• 1777
    kendisini severdim. ama bu sevgim sadece futbol yorumculuğuna değil ülkemizde olan biteni yorumlama şekliyle de ilintiliydi.

    socrates ile yaptığı ilk programda federasyona olan borcu ve kuru sabitlemesi konusunda bein'i çok net ve kendinden emin bir şekilde savunması çok ürküttü. sebep olarak da kaçak yayınları söyledi, başka da bir şey söylemedi. karşısında salak varmış gibi, yani son yıllarda herhangi bir konuda kamuoyuna açıklama yapan herkesin tercih ettiği tarz.
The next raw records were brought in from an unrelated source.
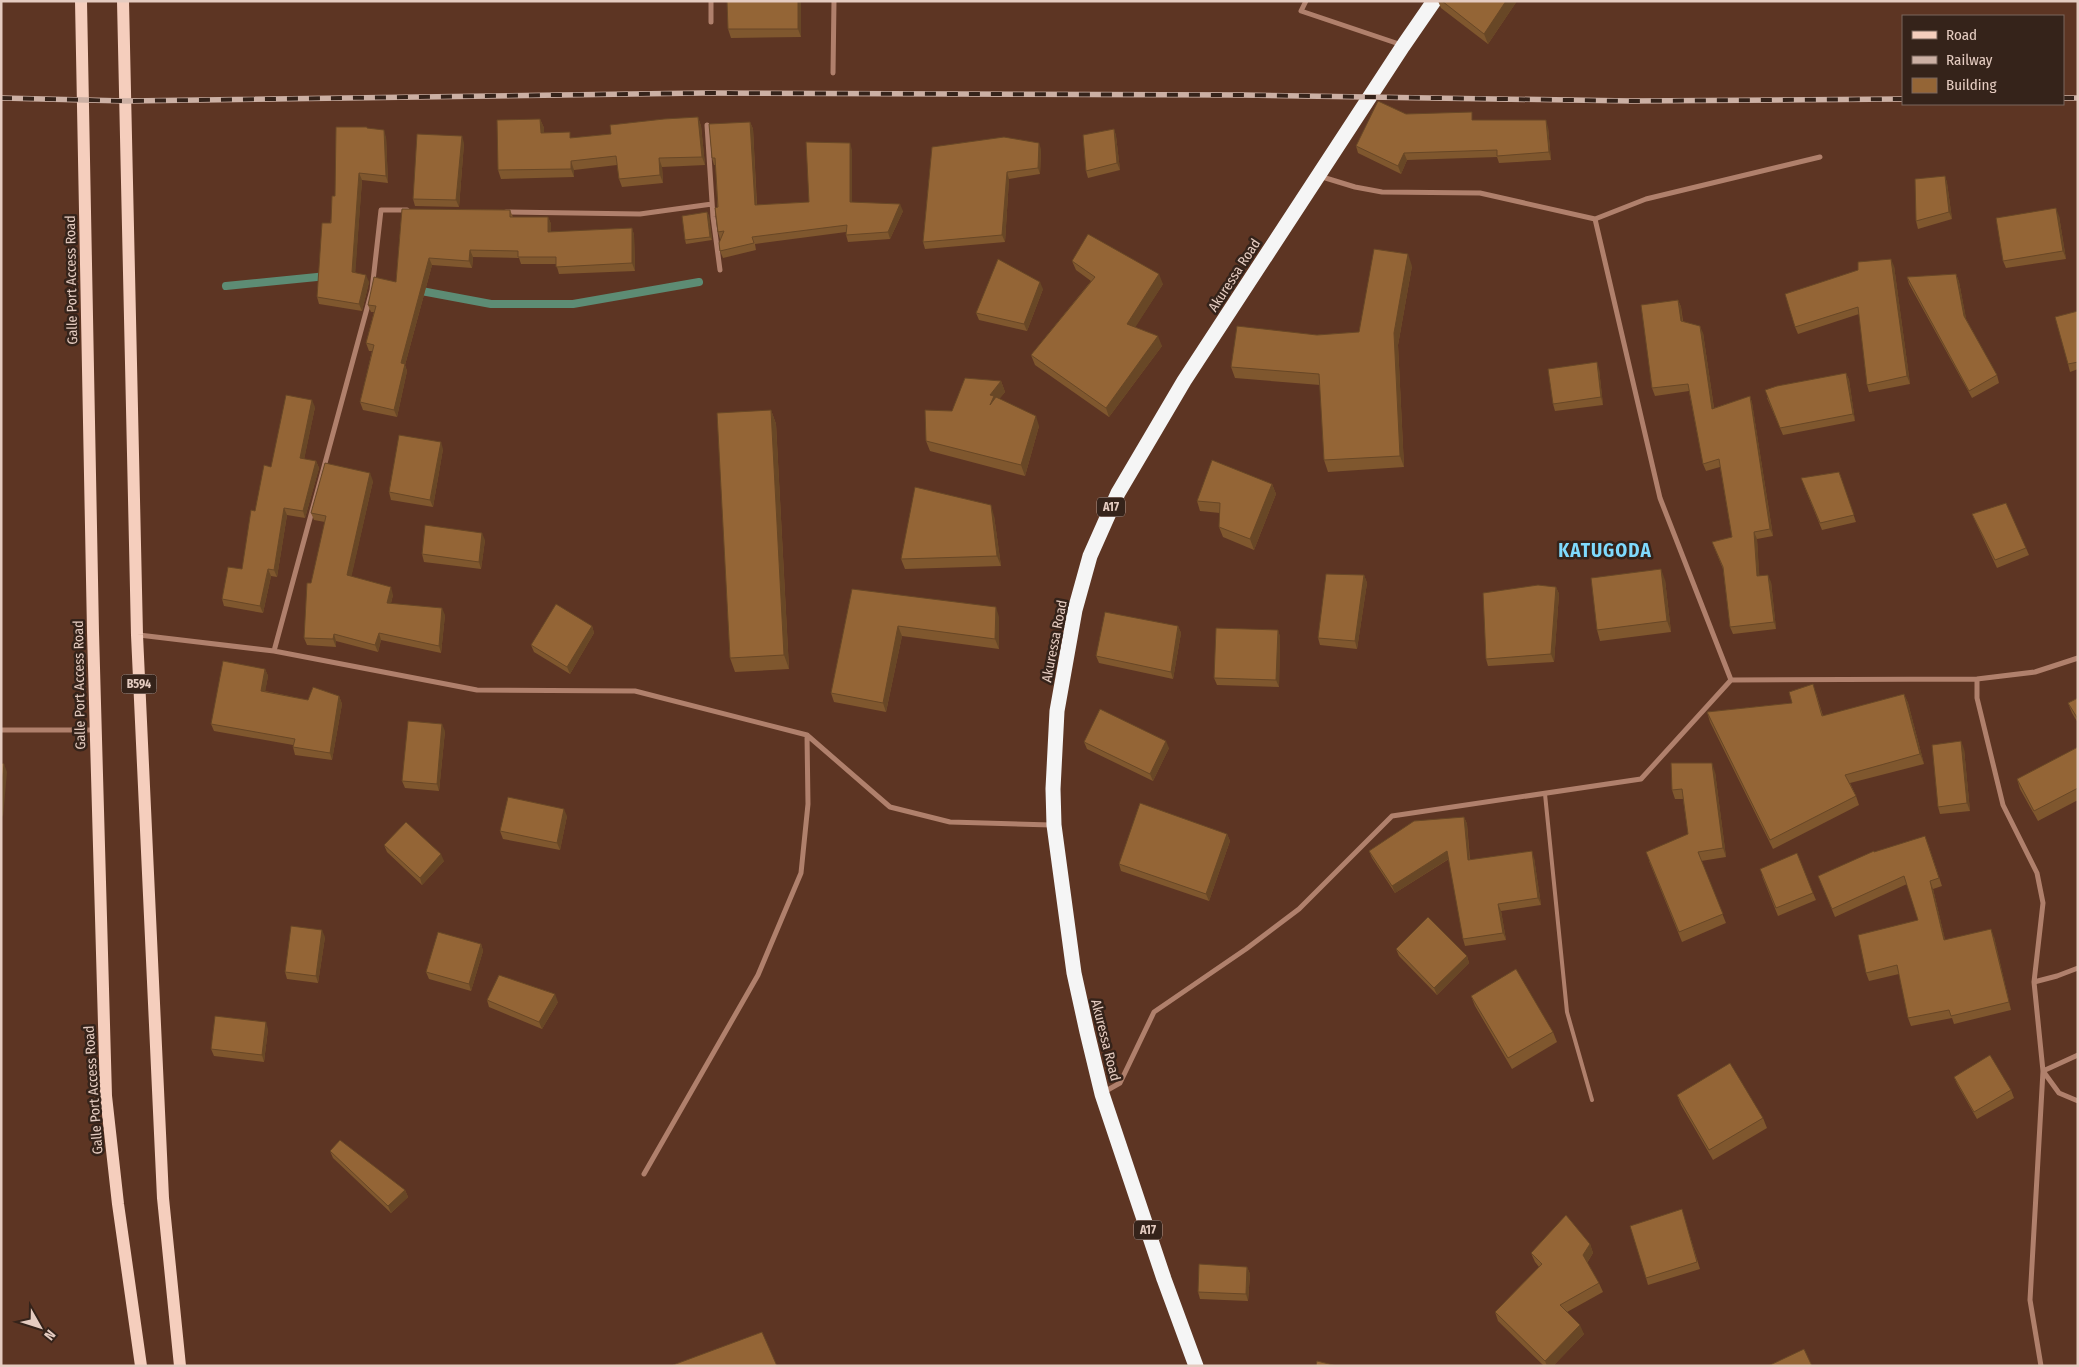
<svg xmlns="http://www.w3.org/2000/svg" width="2079" height="1367" viewBox="0 0 2079 1367" font-family="'Fira Sans Condensed',sans-serif">
	<rect width="100%" height="100%" fill="#5d3523"/>
	<g fill="none" stroke-linecap="round" stroke-linejoin="round">
		<path stroke="#5d8c74" stroke-width="8" d="M226,286L327,276
			M416,290L491,304H573L699,282"/>
		<path stroke="#b0806c" stroke-width="4" d="M1545,794L1567,1012L1592,1100"/>
		<path stroke="#b0806c" stroke-width="5" d="M1306,1L1301,11L1402,45
			M711,22V1
			M833,73L834,1
			M707,125L713,217L720,270
			M1319,176L1355,187L1382,192L1480,193L1595,219L1646,199L1820,157
			M506,212L640,214L712,204
			M1595,219L1660,498L1731,680
			M139,635L274,651L477,690L635,691L807,735L890,807L950,822L1051,825
			M274,651L372,290L381,210H407
			M1977,679V698L2003,805L2037,873L2043,903L2034,982L2043,1071L2030,1300L2041,1366
			M1,730H95
			M2034,982L2057,976L2078,968
			M2078,1055L2043,1071L2059,1093L2078,1101
			M1104,1092L1120,1083L1154,1012L1246,949L1299,909L1392,816L1641,779L1731,680L1977,679L2035,672L2078,658
			M644,1174L758,975L801,873L808,804L807,735"/>
		<path stroke="#f5cebd" stroke-width="12" d="M81,1L93,632L106,1096L118,1204L141,1366
			M123,1L137,635L163,1198L180,1366"/>
		<path stroke="#f5f5f5" stroke-width="15" d="M1196,1366L1164,1279L1102,1094L1087,1032L1074,973L1054,825L1053,789L1057,711L1075,610L1090,556L1118,493L1184,381L1403,46L1434,1"/>
		<g stroke="#ccb0a4" stroke-width="5.5">
			<path id="rail" d="M1,98L126,101L703,93L1243,95L1631,101L1903,99
				M2063,98H2078"/>
		</g>
		<use href="#rail" stroke="#35231a" stroke-width="4" stroke-dasharray="11" stroke-linecap="butt"/>
	</g>
	<path fill="#7f572e" d="M801,1V37L731,38L728,29Z
		M1438,1H1517L1488,44L1441,8Z
		M1406,114L1548,127L1551,160L1499,163L1497,157L1407,160L1401,174L1358,153L1356,146Z
		M698,117L701,126L705,165L662,167L663,183L622,187L619,179L617,165L574,170V177L501,179L498,170L540,119L544,128V133L572,138L611,134Z
		M750,122L753,129L757,205L809,202L852,150V202L903,211L890,239L848,242L846,235V232L755,244L756,250L723,258L720,251L721,239H720L718,232L716,165H714L712,158Z
		M367,128L386,137L388,183L362,180L355,272L369,282L362,311L319,304L317,297L335,196Z
		M1114,129L1116,136L1120,170L1088,178L1086,171Z
		M464,143L459,207L415,206L413,199Z
		M932,147L1041,149L1040,174L1009,179L1005,242L925,249L923,242Z
		M1945,176L1947,183L1952,219L1918,229L1916,221Z
		M402,209L510,210L513,217H548L551,224V232L632,228L634,235L635,271L559,274L556,264H521L519,258L473,257L472,268L432,265L405,365L407,371L397,417L363,410L360,402L372,351H369L366,343L374,312H371L368,305L396,282Z
		M707,212L709,216L712,240L686,244L685,240Z
		M2059,216L2066,259L2006,268L2003,261Z
		M1072,261L1163,284L1135,327L1162,346L1109,417L1035,365L1031,355L1091,281L1076,270Z
		M1412,266L1398,345L1404,467L1328,472L1324,460L1320,385L1235,378L1231,367L1317,335L1359,332Z
		M1894,266L1910,384L1869,392L1867,385L1859,314L1798,334L1795,327Z
		M1956,274L1959,282L1966,319L1997,375L1999,383L1972,398L1909,284L1907,277Z
		M1043,289L1027,331L979,320L976,313Z
		M1678,300L1681,307L1683,321L1703,333L1714,408L1750,396L1752,403L1773,536L1757,539L1759,576L1771,582L1776,629L1733,634L1730,627L1723,569L1712,542L1732,537L1720,467L1706,471L1703,464L1689,391L1655,396L1652,388Z
		M2078,311V369L2070,372L2068,364Z
		M1599,369L1603,405L1555,411L1553,404Z
		M1846,373L1849,380L1855,421L1783,435L1767,398Z
		M1001,381L1005,392L999,399L1039,426L1025,476L930,451L926,441L952,411Z
		M315,407L304,459L316,461L319,468L305,518L287,515L277,577L271,576L263,613L224,606L222,599L242,569L271,467Z
		M771,410L776,424L789,669L735,672L730,658Z
		M443,449L433,507L391,500L389,492Z
		M1839,472L1856,522L1822,530L1804,486Z
		M373,481L351,577L393,595L391,603L445,615L441,653L381,640L378,652L336,641V647L307,645L304,638L325,522L314,520L311,513Z
		M1272,484L1276,494L1254,550L1223,537L1219,527L1220,513L1200,511L1197,501Z
		M1972,514L2026,548L2029,555L1997,568L1975,521Z
		M994,516L1001,566L905,569L901,559Z
		M485,540L481,569L424,562L422,554Z
		M1364,575L1367,583L1357,649L1320,645L1318,638Z
		M1665,580L1671,632L1600,641L1597,630Z
		M1556,587L1559,594L1554,662L1488,666L1486,659Z
		M852,589L999,617V649L902,636L886,712L834,702L831,693Z
		M592,626L594,633L570,674L534,652L531,645Z
		M1178,626L1181,633L1173,679L1099,663L1096,656Z
		M1278,630L1280,637L1279,687L1217,685L1214,678Z
		M265,669L268,676L265,691L308,700L339,696L342,704L332,760L295,755L293,747V745L214,731L211,724Z
		M1816,693L1823,716L1904,694L1908,703L1924,764L1850,783L1856,796L1859,805L1773,849L1710,722L1707,712L1792,703Z
		M2078,698V723L2072,713L2068,703Z
		M445,731L439,791L405,788L402,781Z
		M1084,742L1169,748L1153,781L1087,749Z
		M2078,747V800L2038,821L2020,789L2017,779Z
		M1964,749L1970,811L1940,814L1938,807Z
		M1715,772L1726,857L1701,861L1726,923L1682,942L1649,861L1688,834L1683,799H1675L1672,790Z
		M567,816L560,850L503,839L500,831Z
		M1464,817L1467,824L1470,859L1534,858L1541,905L1501,911L1506,940L1465,946L1463,939L1449,859L1395,893L1372,858L1369,851Z
		M1227,834L1230,841L1209,901L1121,871L1119,864Z
		M1928,844L1942,886L1933,889L1945,940L1994,937L2011,1010L1954,1024L1952,1018L1911,1026L1908,1018L1899,974L1869,981L1866,973L1918,920L1907,884L1835,917L1818,876L1874,852Z
		M384,845L444,861L422,885L387,852Z
		M1762,876L1813,893L1816,900L1778,916Z
		M325,937L318,983L287,979L285,972Z
		M481,944L483,951L471,991L429,979L426,972Z
		M1396,949L1467,956L1469,963L1437,995L1399,956Z
		M1471,996L1553,1032L1557,1042L1512,1069L1475,1006Z
		M487,1000L558,1002L542,1029L489,1007Z
		M268,1029L264,1062L214,1056L211,1049Z
		M1954,1077L2011,1090L2014,1098L1977,1119L1957,1084Z
		M1677,1095L1763,1118L1767,1128L1713,1160L1681,1105Z
		M330,1151L405,1190L408,1197L391,1213L333,1158Z
		M1684,1217L1700,1269L1648,1285L1646,1278Z
		M1590,1244L1593,1253L1587,1263L1599,1283L1603,1292L1567,1312L1584,1334L1553,1366H1544L1498,1321L1495,1312L1539,1267L1535,1262L1531,1253Z
		M1247,1267L1250,1274L1248,1301L1200,1299L1198,1292Z"/>
	<path fill="#684726" d="M798,1H801V37L798,29Z
		M1506,1H1517L1488,44L1484,34Z
		M698,117L701,126L705,165L702,157Z
		M540,119L544,128V142L541,133Z
		M1546,120L1548,127L1551,160L1549,152Z
		M750,122L753,129L757,212L755,205Z
		M1114,129L1116,136L1120,170L1117,163Z
		M384,130L386,137L388,183L386,176Z
		M462,136L464,143L459,207L456,200Z
		M850,143L852,150V209L850,202Z
		M1039,143L1041,149L1040,174L1038,168Z
		M1404,153L1407,160L1401,174L1398,166Z
		M659,158L662,167L663,183L660,175Z
		M571,161L574,170V177L571,169Z
		M1007,172L1009,179L1005,242L1002,235Z
		M359,173L362,180L355,278L352,272Z
		M1945,176L1947,183L1952,219L1949,212Z
		M900,204L903,211L890,239L888,232Z
		M2056,208L2059,216L2066,259L2063,251Z
		M707,212L709,216L712,240L710,237Z
		M548,217L551,224V239L548,232Z
		M632,228L634,235L635,271L632,263Z
		M470,250L473,257L472,268L469,261Z
		M1408,254L1412,266L1398,345L1404,467L1400,456L1394,333Z
		M429,258L432,265L405,365L407,371L397,417L394,410L401,363Z
		M1891,259L1894,266L1910,384L1907,376Z
		M1159,274L1163,284L1131,334L1127,324Z
		M1956,274L1959,282L1967,323L1964,316Z
		M366,275L369,282L362,311L359,304Z
		M1040,282L1043,289L1027,331L1024,324Z
		M1678,300L1681,307L1683,328L1681,321Z
		M1700,326L1703,333L1715,416L1712,409Z
		M1158,336L1162,346L1109,417L1106,408Z
		M1597,362L1599,369L1603,405L1601,397Z
		M1846,373L1849,380L1855,421L1853,414Z
		M1001,381L1005,392L996,403L990,405V395Z
		M1750,396L1752,403L1773,536L1770,529Z
		M312,400L315,407L303,465L300,458Z
		M771,410L776,424L789,669L784,655Z
		M1036,416L1039,426L1025,476L1021,465Z
		M441,442L443,449L433,507L430,500Z
		M316,461L319,468L305,518L303,511Z
		M370,473L373,481L350,583L347,575Z
		M1272,484L1276,494L1254,550L1250,539Z
		M991,505L994,516L1001,566L997,556Z
		M284,508L287,515L277,577L274,570Z
		M1754,532L1757,539L1760,584L1757,576Z
		M482,533L485,540L481,569L479,562Z
		M268,569L271,576L263,613L260,606Z
		M1661,569L1665,580L1671,632L1667,621Z
		M1364,575L1367,583L1357,649L1355,641Z
		M1768,575L1771,582L1776,629L1774,622Z
		M391,587L393,595L389,610L387,603Z
		M1556,587L1559,594L1554,662L1551,654Z
		M996,607L999,617V649L995,639Z
		M442,608L445,615L441,653L439,646Z
		M592,626L594,633L570,674L567,667Z
		M898,626L902,636L886,712L883,703Z
		M1178,626L1181,633L1173,679L1171,672Z
		M1278,630L1280,637L1279,687L1276,680Z
		M379,633L381,640L378,652L375,645Z
		M334,634L336,641V647L333,639Z
		M265,669L268,676L264,698L261,691Z
		M1904,694L1908,703L1924,764L1920,754Z
		M339,696L342,704L332,760L330,753Z
		M442,724L445,731L439,791L437,784Z
		M1166,741L1169,748L1153,781L1150,774Z
		M1961,741L1964,749L1970,811L1967,803Z
		M1712,763L1715,772L1726,857L1723,848Z
		M4,764L7,772L3,817L1,813V792Z
		M564,809L567,816L560,850L557,843Z
		M1464,817L1467,824L1470,867L1468,860Z
		M1227,834L1230,841L1209,901L1206,894Z
		M1447,851L1450,858L1395,893L1392,886Z
		M1532,851L1534,858L1541,905L1538,898Z
		M441,854L444,861L422,885L420,878Z
		M1930,881L1933,889L1947,948L1944,940Z
		M1498,904L1501,911L1506,940L1503,933Z
		M1991,929L1994,937L2011,1010L2009,1002Z
		M322,930L325,937L318,983L316,976Z
		M481,944L483,951L471,991L469,984Z
		M1467,956L1469,963L1437,995L1434,988Z
		M555,994L558,1002L542,1029L539,1022Z
		M266,1022L268,1029L264,1062L262,1055Z
		M405,1190L408,1197L391,1213L388,1206Z
		M1590,1244L1593,1253L1586,1264L1583,1255Z
		M1247,1267L1250,1274L1248,1301L1246,1294Z
		M1580,1325L1584,1334L1553,1366H1547L1545,1361Z"/>
	<path fill="#946536" stroke="#684726" d="M727,1H798V29H728Z
		M1442,1H1506L1484,34Z
		M1378,101L1406,114L1472,112V120H1546L1549,152L1497,156V150L1404,153L1398,166L1356,146Z
		M698,117L702,157L659,158L660,175L619,179L616,156L571,161V169L498,170L497,120L540,119L541,133L570,132V138L611,134L610,125L664,119Z
		M750,122L755,205L809,202L806,142L850,143V202L900,204L888,232L846,235L847,225L752,237L754,243L720,251L719,243L724,231L718,232L715,208L718,207L715,158H712L709,124Z
		M336,127H367V128L384,130L386,176L359,173L352,272L366,275L359,304L317,297L322,223H331L332,196H335Z
		M1114,129L1117,163L1086,171L1083,135Z
		M417,134L462,136L456,200L413,199Z
		M1004,137L1039,143L1038,168L1007,172L1002,235L923,242L932,147Z
		M1945,176L1949,212L1916,221L1915,179Z
		M2056,208L2063,251L2003,261L1996,218Z
		M402,209L510,210V217H548V232L632,228V263L556,267V257H518V251L470,250L469,261L429,258L401,363L405,364L394,410L360,402L374,345L366,343L376,306L368,305L374,277L396,282Z
		M707,212L710,237L685,240L682,216Z
		M1088,234L1159,274L1127,324L1158,336L1106,408L1031,355L1095,277L1072,261Z
		M1374,249L1408,254L1394,333L1400,456L1324,460L1319,374L1231,367L1237,326L1317,335L1359,332Z
		M998,259L1040,282L1024,324L976,313Z
		M1891,259L1907,376L1867,385L1858,307L1795,327L1785,294L1858,270V262Z
		M1956,274L1964,316L1997,375L1969,391L1907,277Z
		M1678,300L1681,321L1700,326L1712,409L1750,396L1770,529L1754,532L1757,576L1768,575L1774,622L1730,627L1723,567L1712,542L1732,537L1719,459L1703,464L1688,384L1652,388L1641,305Z
		M2078,311V362L2068,364L2055,317Z
		M1597,362L1601,397L1553,404L1548,369Z
		M1846,373L1853,414L1780,428L1765,390L1777,386Z
		M965,378L1001,381L990,395L994,396L990,405L996,397L1036,416L1021,465L926,441L925,410L952,411Z
		M286,395L312,400L300,458L316,461L303,511L284,508L274,570L268,569L260,606L222,599L228,567L242,569L251,510L255,511L264,465L271,467Z
		M771,410L784,655L730,658L717,413Z
		M399,435L441,442L430,500L389,492Z
		M1212,460L1272,484L1250,539L1219,527L1220,503L1197,501Z
		M325,463L370,473L347,575L391,587L387,603L442,608L439,646L379,633L375,645L334,634L333,639L304,638L307,583H311L326,516L311,513Z
		M1839,472L1854,515L1820,523L1801,478Z
		M915,487L991,505L997,556L901,559Z
		M2006,503L2026,548L1995,560L1972,514Z
		M425,525L482,533L479,562L422,554Z
		M1661,569L1667,621L1597,630L1591,578Z
		M1326,574L1364,575L1355,641L1318,638Z
		M1538,585L1556,587L1551,654L1486,659L1483,593Z
		M852,589L996,607L995,639L898,626L883,703L831,693Z
		M556,604L592,626L567,667L531,645Z
		M1105,612L1178,626L1171,672L1096,656Z
		M1216,628L1278,630L1276,680L1214,678Z
		M223,661L265,669L261,691L308,700L313,687L339,696L330,753L293,747L295,739L211,724Z
		M1813,684L1822,716L1904,694L1920,754L1845,775L1856,796L1770,840L1707,712L1792,703L1789,692Z
		M2078,698V719L2068,703Z
		M1100,709L1166,741L1150,774L1084,742Z
		M408,721L442,724L437,784L402,781Z
		M1961,741L1967,803L1938,807L1932,745Z
		M2078,747V788L2034,811L2017,779Z
		M1,763L4,764L1,792Z
		M1671,763H1712L1723,848L1698,852L1723,914L1679,932L1646,852L1688,834L1682,789L1672,790Z
		M508,797L564,809L557,843L500,831Z
		M1140,803L1227,834L1206,894L1119,864Z
		M1464,817L1468,860L1532,851L1538,898L1498,904L1503,933L1463,939L1447,851L1392,886L1369,851L1414,821Z
		M406,822L441,854L420,878L384,845Z
		M1925,836L1939,878L1930,881L1944,940L1991,929L2009,1002L1951,1016L1949,1010L1908,1018L1897,965L1866,973L1858,935L1918,920L1904,876L1832,909L1818,876L1874,851V852Z
		M1797,853L1813,893L1776,908L1760,869Z
		M1428,917L1467,956L1434,988L1396,949Z
		M291,926L322,930L316,976L285,972Z
		M438,932L481,944L469,984L426,972Z
		M1516,969L1553,1032L1508,1058L1471,996Z
		M499,975L555,994L539,1022L487,1000Z
		M215,1016L266,1022L262,1055L211,1049Z
		M1990,1055L2011,1090L1974,1112L1954,1077Z
		M1730,1063L1763,1118L1709,1150L1677,1095Z
		M340,1140L405,1190L388,1206L330,1151Z
		M1682,1209L1697,1262L1646,1278L1630,1226Z
		M1566,1215L1590,1244L1583,1255L1599,1283L1560,1305L1580,1325L1545,1361L1495,1312L1542,1264L1531,1253Z
		M1199,1264L1247,1267L1246,1294L1198,1292Z
		M762,1332L777,1366H673V1365Z
		M1804,1349L1812,1366H1768Z
		M1317,1361L1337,1366H1316Z"/>
	<g text-anchor="middle" stroke-width="5" stroke-linejoin="round" paint-order="stroke">
		<g fill="#35231a" stroke="#b0998f" stroke-width="1">
			<rect x="1097" y="497.5" width="28" height="19" rx="4"/>
			<rect x="121.5" y="674.5" width="35" height="19" rx="4"/>
			<rect x="1134" y="1220.5" width="28" height="19" rx="4"/>
		</g>
		<g font-size="12" font-weight="bold" fill="#e5ccc1">
			<text x="1111" y="511">A17</text>
			<text x="139" y="688">B594</text>
			<text x="1148" y="1234">A17</text>
		</g>
		<g font-size="14" fill="#e5ccc1" stroke="#35231a">
			<text transform="translate(1234 275) rotate(-57)" y="5">Akuressa Road</text>
			<text transform="translate(71 280) rotate(-91)" y="5">Galle Port Access Road</text>
			<text transform="translate(1054 641) rotate(-79)" y="5">Akuressa Road</text>
			<text transform="translate(79 685) rotate(-91)" y="5">Galle Port Access Road</text>
			<text transform="translate(1106 1040) rotate(76)" y="5">Akuressa Road</text>
			<text transform="translate(93 1090) rotate(-94)" y="5">Galle Port Access Road</text>
		</g>
		<g font-size="19" font-weight="bold" letter-spacing="1" fill="#7fdafd" stroke="#35231a">
			<text x="1605" y="557">KATUGODA</text>
		</g>
	</g>
	<rect width="2079" height="1367" fill="none" stroke="#e5ccc1" stroke-width="5"/>
	<rect x="1902" y="15" width="162" height="90" fill="#35231a" stroke="#7b675d"/>
	<rect x="1912" y="31" width="25" height="8" fill="#f5cebd" stroke="#7b675d"/>
	<text x="1946" y="40" font-size="15" fill="#e5ccc1">Road</text>
	<rect x="1912" y="56" width="25" height="8" fill="#ccb0a4" stroke="#7b675d"/>
	<text x="1946" y="65" font-size="15" fill="#e5ccc1">Railway</text>
	<rect x="1912" y="78" width="25" height="15" fill="#946536" stroke="#7b675d"/>
	<text x="1946" y="90" font-size="15" fill="#e5ccc1">Building</text>
	<g transform="translate(40 1327) rotate(129)" stroke="#35231a" stroke-width="4" paint-order="stroke">
	<path d="M0-4L9 19L0 12L-9 19Z" fill="#e5ccc1"/>
	<text y="-8" font-size="14" font-weight="bold" text-anchor="middle" fill="#e5ccc1">N</text>
	</g>
</svg>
    kaçak izlemeyin, kulübünüz parasını alsın dedi açık açık. bein sözleşmesinin gereğini yapmalı demedi. midemizi bulandırdı.

    dün yayınlanan socrates'teki programında da 9 kişi kalan rakibine gol atamayan fenerbahçe ile geçen yılın şampiyonu başakşehir'i çok net bir oyunla 2-0 yenen galatasaray'ı aynı derecede övdü. popülist, ne yardan ne serden yaklaşımı.

    yorumlarını da lütfen açın dinleyin, hiç bir teknik doluluk yok: daralma-genişleme, oyunu kanatlara yayma, 3-5-2, 4-2-3-1 gibi gayet kahvehanelerde de rahatlıkla şahit olabileceğiniz terimler, çıkarımlar. kendisi öyle rahat bir tavırda ki ne versem gidiyor der gibi.

    programın konsepti de ayrı facia. aynı %100 futbol gibi. hayır abi öyle değil böyle diyebilecek bir kişi veya format yok. şeytan rıdvan gibi öyledir böyledir diye anlatıp kalkıp gidiyor. sorulan sorular ya yeni soru ya da destekleyici.

    sonuç olarak şu ana kadar mehmet demirkol ve socrates işbirliği benim için büyük hayal kırıklığı.